Current AML is 26,715, while the Bureau estimates the current horse and burro population on federal lands is almost 70,000. The population of off-range horses and burros in BLM facilities was 46,000 as of April 2016.

To alleviate theses conditions, the Bureau is pursuing new strategies to maintain AML. Activists say these new strategies are inhumane, having the large-scale slaughter of horses and burros as their goal.

At issue is new language in the proposed 2017 budget for the BLM, which allows the Bureau “to more efficiently facilitate the transfer of animals to other public entities – local, State, and Federal agencies – who have a need for domestic work animals,” according to the Department of the Interior.

The Bureau allows public agencies or private owners to adopt horses or burros in their facilities. Per the 2004 Burns Amendment, BLM is prohibited from selling to slaughterhouses or so-called “kill-buyers.” However, activists say the phrase “work animals” in the new budget language is not sufficiently defined, providing BLM the prerogative to sell to unscrupulous partners.

“It’s an end run around the current Congressional prohibition on selling wild horses and burros for slaughter and a pathway into the slaughter pipeline for potentially thousands of wild horses and burros who are currently protected under federal law,” Suzanne Roy of the American Wild Horse Preservation Campaign told The Daily Caller News Foundation.

Roy says the new language and soaring number of captive horses and burros in BLM facilities are precipitating new policy conditions whose end game “appears to be legalizing slaughter as a management solution.”

A spokesperson for the Bureau of Land Management told TheDCNF that federal law prohibits the Bureau from selling horses or burros to other public entities.

“The U.S. Border Patrol uses nearly 300 wild horses for their patrols of the Mexican and Canadian borders, but each of these animals had to be adopted by individual agents in their personal capacity because BLM doesn’t have the legal authority to convey horses directly to other agencies,” spokesperson Kimberly Brubeck said. “We’d like to fix that.” BLM horses have worked in a variety of other capacities, including in ceremonies at Arlington National Cemetery.

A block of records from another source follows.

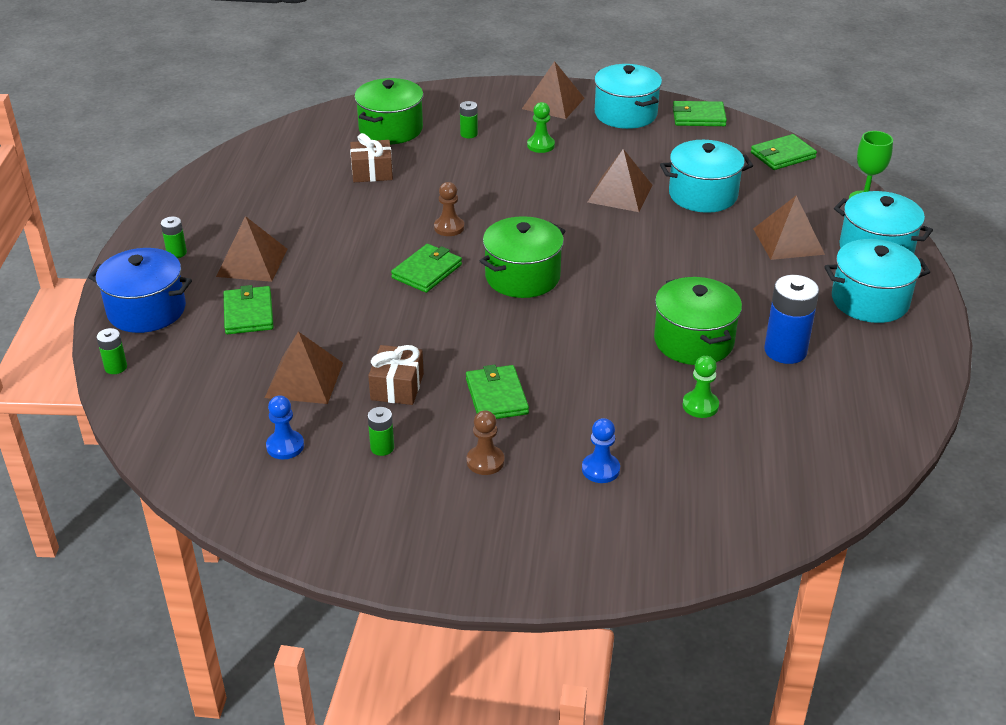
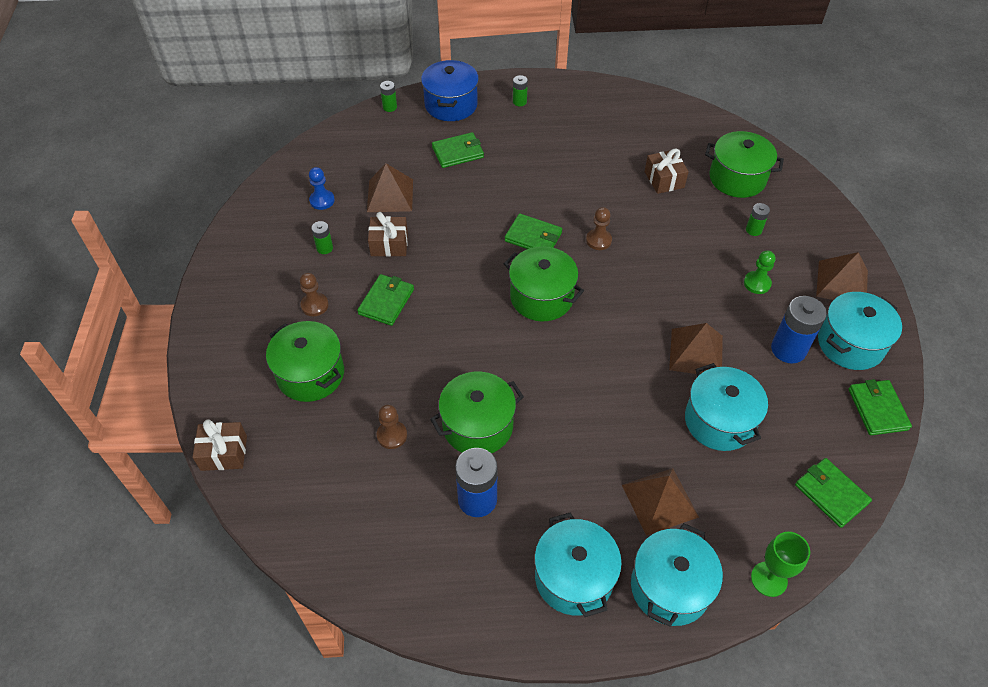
camera: 80 degrees right, 15 degrees up
brown pyramid [216,216,287,282] -> none
green wallet [466,364,529,419] -> green wallet turned 45 degrees counterclockwise [357,274,414,326]
blue pawn [582,418,620,483] -> green pot [266,321,344,402]
green pawn [683,356,719,418] -> brown pawn [376,405,407,449]
none -> brown gift [193,420,247,471]
none -> blue battery [771,296,827,363]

Activists are also troubled by a pending record of decisions BLM is expected to issue in the near future. The Bureau may allow research for several spay methods conducted by Oregon State University at the state’s wild horse facility, Burns Corral. The AWHPC characterized one of the experimental procedures, the ovariectomy via colpotomy, as “barbaric.” Roy says the procedure, described in detail here, is “highly invasive, risky, and strongly opposed by the public.” Roy claims 21,000 citizens submitted comments to the BLM opposing approval of the new method, though the Bureau would only confirm they are in receipt of 970 such complaints.

The National Academy of Sciences characterizes the procedure as “inadvisable for field application” given the risk of prolonged bleeding and infection. The United States Cattleman’s Association, a beef lobby in Washington, D.C., also called the method “inhumane” in a letter to BLM Rangeland Management Specialist Lisa Grant.

Brubeck says any research conducted on spay methods at Burns Corral will be conducted by licensed veterinarians in accordance with protocols established by OSU’s Institutional Animal Care and Use Committee. The protocols require any person with direct knowledge or reasonable suspicion of animal mistreatment must make a report in short order.

AWHPC filed a petition with OSU, urging the University to decline the proposed research.

The animal rights group expects a final decision on the research this week. BLM made no specific comment as to the time frame of the decision, only saying it would be issued “soon.”